ÜBUNGSAUFGABEN:
a) Zitieren Sie aus dem Text über die Kündigung wegen des Kopftuchs den Abschnitt, der mit den Worten „Eine zum Islam“ beginnt und nach den Worten „mit dem Fall.“ endet.
b) Beantworten Sie anhand des Textes über die Kündigung wegen des Kopftuchs diese Fragen:
(i) In welchem Jahr entschied sich die Heilerzieherin, zum Islam zu konvertieren?
(ii) Welches Gericht beschäftigt sich nun mit dem Fall?
(iii) Wie heißt die Sprecherin des Vereins Wabe?

Prozess in Hamburg: Kita kündigt Erzieherin wegen Kopftuchs

Eine Erzieherin mit Kopftuch bastelt mit Kindern in einer Kita (Symbolbild).
Quelle: pa/dpa

Eine zum Islam konvertierte Frau bangt um ihren Job, weil sie bei der Arbeit in einer Hamburger Kindertagesstätte ein Kopftuch tragen möchte. Nun beschäftigt sich der Europäische Gerichtshof mit dem Fall.

Die Heilerzieherin war einige Jahre für den privaten Hamburger Kita-Träger Wabe tätig. 2011 entschied sie sich, zum Islam zu konvertieren. Als sie nach der Geburt ihres ersten Kindes in Elternzeit war, beschloss sie, ein Kopftuch zu tragen – auch nach der Elternzeit bei ihrer Arbeit in der Kindertagesstätte. Dort wurde es aber als Verstoß gegen das hauseigene Neutralitätsgebot gesehen. Ihr Arbeitgeber mahnte sie ab und kündigte ihr. Zunächst hatte die „Mopo“ darüber berichtet.

Der Verein Wabe bezeichnet sich als überkonfessionell und offen gegenüber religiösen Menschen. „Die Beschäftigung mit kultureller Vielfalt ist Teil unserer Bildungsempfehlungen. Christliche Feste können genauso thematisiert und gefeiert werden wie andere Feste, etwa das Passahfest der Juden oder das Zuckerfest der Muslime“, sagt Wabe-Sprecherin Katja Wohlers.

AUFGELISTETE ZEILEN:
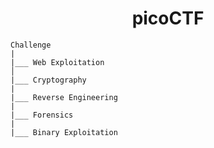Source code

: <h1 align="center"> picoCTF </h1>


    Challenge
    |
    |___ Web Exploitation
    │  
    |___ Cryptography
    |
    |___ Reverse Engineering
    |
    |___ Forensics
    |
    |___ Binary Exploitation
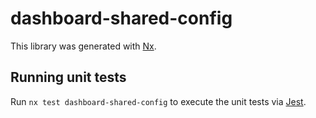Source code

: # dashboard-shared-config

This library was generated with [Nx](https://nx.dev).

## Running unit tests

Run `nx test dashboard-shared-config` to execute the unit tests via [Jest](https://jestjs.io).

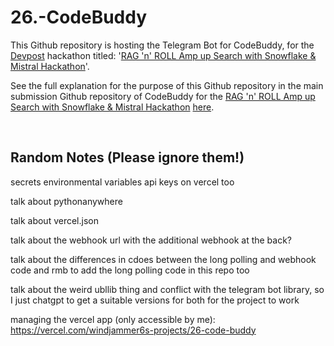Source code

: # 26.-CodeBuddy
This Github repository is hosting the Telegram Bot for CodeBuddy, for the [Devpost](https://devpost.com/) hackathon titled: '[RAG 'n' ROLL Amp up Search with Snowflake & Mistral Hackathon](https://snowflake-mistral-rag.devpost.com/)'. 

See the full explanation for the purpose of this Github repository in the main submission Github repository of CodeBuddy for the [RAG 'n' ROLL Amp up Search with Snowflake & Mistral Hackathon](https://snowflake-mistral-rag.devpost.com/) [here](https://github.com/WindJammer6/27.-CodeBuddy-Streamlit-Website).

<br>

## Random Notes (Please ignore them!)

secrets environmental variables api keys on vercel too

talk about pythonanywhere

talk about vercel.json

talk about the webhook url with the additional webhook at the back?

talk about the differences in cdoes between the long polling and webhook code and rmb to add the long polling code in this repo too

talk about the weird ubllib thing and conflict with the telegram bot library, so I just chatgpt to get a suitable versions for both for the project to work


managing the vercel app (only accessible by me): https://vercel.com/windjammer6s-projects/26-code-buddy
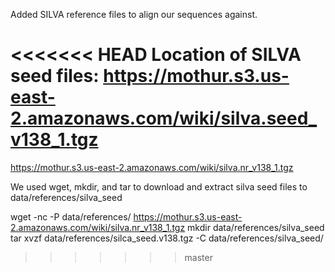 Added SILVA reference files to align our sequences against.

<<<<<<< HEAD
Location of SILVA seed files:
https://mothur.s3.us-east-2.amazonaws.com/wiki/silva.seed_v138_1.tgz
=======
https://mothur.s3.us-east-2.amazonaws.com/wiki/silva.nr_v138_1.tgz

We used wget, mkdir, and tar to download and extract silva seed files to data/references/silva_seed

wget -nc -P data/references/ https://mothur.s3.us-east-2.amazonaws.com/wiki/silva.nr_v138_1.tgz
mkdir data/references/silva_seed
tar xvzf data/references/silca_seed.v138.tgz -C data/references/silva_seed/
>>>>>>> master
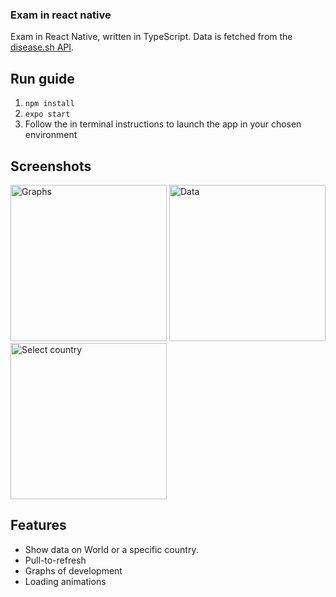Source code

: ### Exam in react native
Exam in React Native, written in TypeScript. Data is fetched from the [disease.sh API](https://disease.sh/docs/#/).

## Run guide
1. `npm install`
2. `expo start`
3. Follow the in terminal instructions to launch the app in your chosen environment 

## Screenshots
<div float='left'>
  <img width="250" alt="Graphs" src="https://user-images.githubusercontent.com/33099664/144765371-8f754035-e250-4afb-81ea-6b4340eb74a8.png" />
  <img width="250" alt="Data" src="https://user-images.githubusercontent.com/33099664/144765384-e9432ca1-8fbb-4af0-84d7-4ae32af7f793.png" />
  <img width="250" alt="Select country" src="https://user-images.githubusercontent.com/33099664/144765394-e6e1bebd-9f89-44c5-a684-51f5f0ed5f0e.png" />
<div/>
  
## Features
  * Show data on World or a specific country.
  * Pull-to-refresh
  * Graphs of development
  * Loading animations
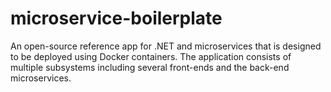 # microservice-boilerplate
An open-source reference app for .NET and microservices that is designed to be deployed using Docker containers. The application consists of multiple subsystems including several front-ends and the back-end microservices.
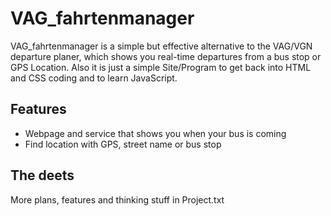 # VAG_fahrtenmanager
VAG_fahrtenmanager is a simple but effective alternative to the VAG/VGN departure planer, which shows you real-time departures from a bus stop or GPS Location.
Also it is just a simple Site/Program to get back into HTML and CSS coding and to learn JavaScript.

## Features
- Webpage and service that shows you when your bus is coming
- Find location with GPS, street name or bus stop

## The deets
More plans, features and thinking stuff in Project.txt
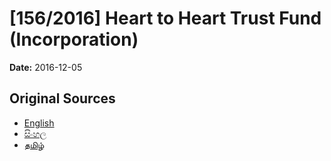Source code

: # [156/2016] Heart to Heart Trust Fund (Incorporation)

**Date:** 2016-12-05

## Original Sources

- [English](https://documents.gov.lk/view/bills/2016/12/156-2016_E.pdf)
- [සිංහල](https://documents.gov.lk/view/bills/2016/12/156-2016_S.pdf)
- [தமிழ்](https://documents.gov.lk/view/bills/2016/12/156-2016_T.pdf)
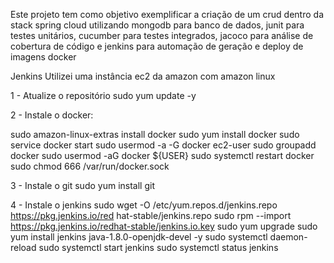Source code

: Este projeto tem como objetivo exemplificar a criação de um crud dentro da stack spring cloud utilizando mongodb para banco de dados, junit para testes unitários, cucumber para testes integrados, jacoco para análise de cobertura de código e jenkins para automação de geração e deploy de imagens docker


Jenkins
Utilizei uma instância ec2 da amazon com amazon linux

1 - Atualize o repositório
sudo yum update -y

2 - Instale o docker:

sudo amazon-linux-extras install docker
sudo yum install docker
sudo service docker start
 sudo usermod -a -G docker ec2-user
 sudo groupadd docker
 sudo usermod -aG docker ${USER}
 sudo systemctl restart docker
 sudo chmod 666 /var/run/docker.sock
 
 
 3 - Instale o git
 sudo yum install git

4 - Instale o jenkins
sudo wget -O /etc/yum.repos.d/jenkins.repo     https://pkg.jenkins.io/red                                                                                                             hat-stable/jenkins.repo
sudo rpm --import https://pkg.jenkins.io/redhat-stable/jenkins.io.key
sudo yum upgrade
sudo yum install jenkins java-1.8.0-openjdk-devel -y
sudo systemctl daemon-reload
sudo systemctl start jenkins
sudo systemctl status jenkins
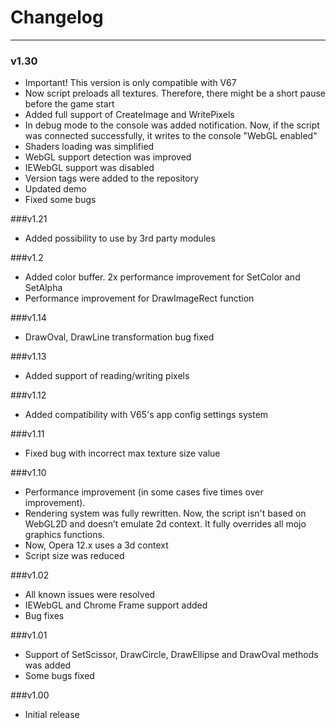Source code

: Changelog
=
______________________________________________________
### v1.30
* Important! This version is only compatible with V67
* Now script preloads all textures. Therefore, there might be a short pause before the game start
* Added full support of CreateImage and WritePixels
* In debug mode to the console was added notification. Now, if the script was connected successfully, it writes to the console "WebGL enabled"
* Shaders loading was simplified 
* WebGL support detection was improved 
* IEWebGL support  was disabled
* Version tags were added to the repository 
* Updated demo
* Fixed some bugs

###v1.21
* Added possibility to use by 3rd party modules

###v1.2
* Added color buffer. 2x performance improvement for SetColor and SetAlpha
* Performance improvement  for DrawImageRect function

###v1.14
* DrawOval, DrawLine transformation bug fixed

###v1.13
* Added support of reading/writing pixels

###v1.12
* Added compatibility with V65's app config settings system

###v1.11
* Fixed bug with incorrect max texture size value

###v1.10
* Performance improvement (in some cases five times over improvement).
* Rendering system was fully rewritten. Now, the script isn't based on WebGL2D and doesn’t emulate 2d context. It fully overrides all mojo graphics functions.
* Now, Opera 12.x uses a 3d context
* Script size was reduced

###v1.02
* All known issues were resolved 
* IEWebGL and Chrome Frame support added 
* Bug fixes

###v1.01
* Support of SetScissor, DrawCircle, DrawEllipse and DrawOval methods was added
* Some bugs fixed

###v1.00
* Initial release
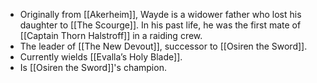 - Originally from [[Akerheim]], Wayde is a widower father who lost his daughter to [[The Scourge]]. In his past life, he was the first mate of [[Captain Thorn Halstroff]] in a raiding crew.
- The leader of [[The New Devout]], successor to [[Osiren the Sword]].
- Currently wields [[Evalla’s Holy Blade]].
- Is [[Osiren the Sword]]'s champion.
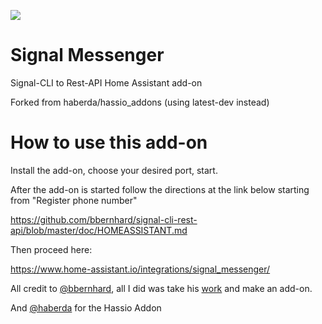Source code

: [![](logo.png)](https://www.signal.org/)

# Signal Messenger

Signal-CLI to Rest-API Home Assistant add-on

Forked from haberda/hassio_addons (using latest-dev instead)

# How to use this add-on

Install the add-on, choose your desired port, start.

After the add-on is started follow the directions at the link below starting from "Register phone number"

https://github.com/bbernhard/signal-cli-rest-api/blob/master/doc/HOMEASSISTANT.md

Then proceed here:

https://www.home-assistant.io/integrations/signal_messenger/


All credit to [@bbernhard](https://github.com/bbernhard), all I did was take his [work](https://github.com/bbernhard/signal-cli-rest-api) and make an add-on.

And [@haberda](https://github.com/haberda/hassio_addons) for the Hassio Addon
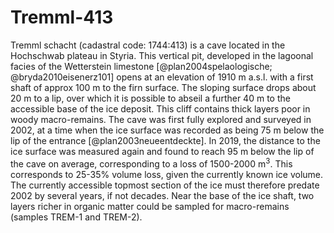 
# Tremml-413

Tremml schacht  (cadastral code: 1744:413) is a cave located in the Hochschwab plateau in Styria.
This vertical pit, developed in the lagoonal facies of the Wetterstein limestone [@plan2004spelaologische; @bryda2010eisenerz101] opens at an elevation of 1910 m a.s.l. with a first shaft of approx 100 m to the firn surface. 
The sloping surface drops about 20 m to a lip, over which it is possible to abseil a further 40  m to the accessible base of the ice deposit.
This cliff contains thick layers poor in woody macro-remains. 
The cave was first fully explored and surveyed in 2002, at a time when the ice surface was recorded as being 75 m below the lip of the entrance [@plan2003neueentdeckte].
In 2019, the distance to the ice surface was measured again and found to reach 95 m below the lip of the cave on average, corresponding to a loss of 1500-2000 m$^3$. 
This corresponds to 25-35% volume loss, given the currently known ice volume. 
The currently accessible topmost section of the ice must therefore predate 2002 by several years, if not decades.
Near the base of the ice shaft, two layers richer in organic matter could be sampled for macro-remains (samples TREM-1 and TREM-2).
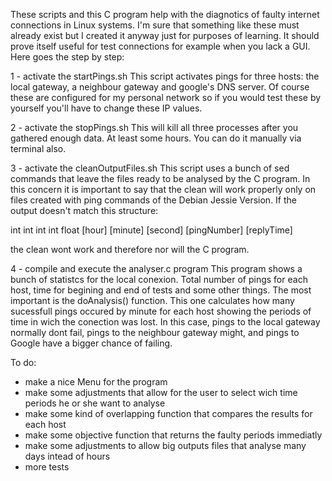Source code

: These scripts and this C program help with the diagnotics of faulty internet connections in Linux systems. I'm sure that something like these must already exist but I created it anyway just for purposes of learning. It should prove itself useful for test connections for example when you lack a GUI. Here goes the step by step:

1 - activate the startPings.sh
This script activates pings for three hosts: the local gateway, a neighbour gateway and google's DNS server. Of course these are configured for my personal network so if you would test these by yourself you'll have to change these IP values.

2 - activate the stopPings.sh 
This will kill all three processes after you gathered enough data. At least some hours. You can do it manually via terminal also.

3 - activate the cleanOutputFiles.sh
This script uses a bunch of sed commands that leave the files ready to be analysed by the C program. In this concern it is important to say that the clean will work properly only on files created with ping commands of the Debian Jessie Version. If the output doesn't match this structure:

 int     int      int        int         float
[hour] [minute] [second] [pingNumber] [replyTime]

the clean wont work and therefore nor will the C program.

4 - compile and execute the analyser.c program
This program shows a bunch of statistcs for the local conexion. Total number of pings for each host, time for begining and end of tests and some other things. The most important is the doAnalysis() function. This one calculates how many sucessfull pings occured by minute for each host showing the periods of time in wich the conection was lost. In this case, pings to the local gateway normally dont fail, pings to the neighbour gateway might, and pings to Google have a bigger chance of failing.


To do:
* make a nice Menu for the program
* make some adjustments that allow for the user to select wich time periods he or she want to analyse
* make some kind of overlapping function that compares the results for each host
* make some objective function that returns the faulty periods immediatly
* make some adjustments to allow big outputs files that analyse many days intead of hours
* more tests

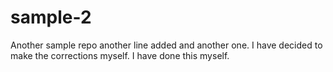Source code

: # sample-2
Another sample repo
another line added
and another one.
I have decided to make the corrections myself.
I have done this myself.
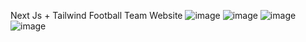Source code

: Next Js + Tailwind Football Team Website
![image](https://github.com/SuperMoooo/footballTeamSite/assets/134961694/292b502e-7480-46d7-bbec-8eccfc8248c8)
![image](https://github.com/SuperMoooo/footballTeamSite/assets/134961694/388a3c75-7c9c-4680-b4dd-0ce79c1139b5)
![image](https://github.com/SuperMoooo/footballTeamSite/assets/134961694/b8678c74-4a78-4c11-94f9-acadfc3a2973)
![image](https://github.com/SuperMoooo/footballTeamSite/assets/134961694/898bcfbb-58a8-4edf-9b34-07871cd33f3e)
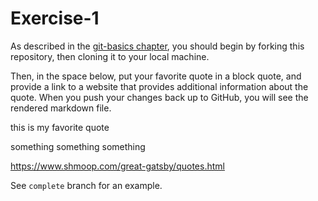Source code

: # Exercise-1

As described in the [git-basics chapter](https://info201.github.io/git-basics.html), you should begin by forking this repository, then cloning it to your local machine.

Then, in the space below, put your favorite quote in a block quote, and provide a link to a website that provides additional information about the quote. When you push your changes back up to GitHub, you will see the rendered markdown file.

this is my favorite quote 

something something something

https://www.shmoop.com/great-gatsby/quotes.html

See `complete` branch for an example.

NUMMERIERTE ANTWORTEN:
a)
Eine zum Islam konvertierte Frau bangt um ihren Job, weil sie bei der Arbeit in einer Hamburger Kindertagesstätte ein Kopftuch tragen möchte. Nun beschäftigt sich der Europäische Gerichtshof mit dem Fall.

b)
(i) 2011
(ii) Der Europäische Gerichtshof
(iii) Katja Wohlers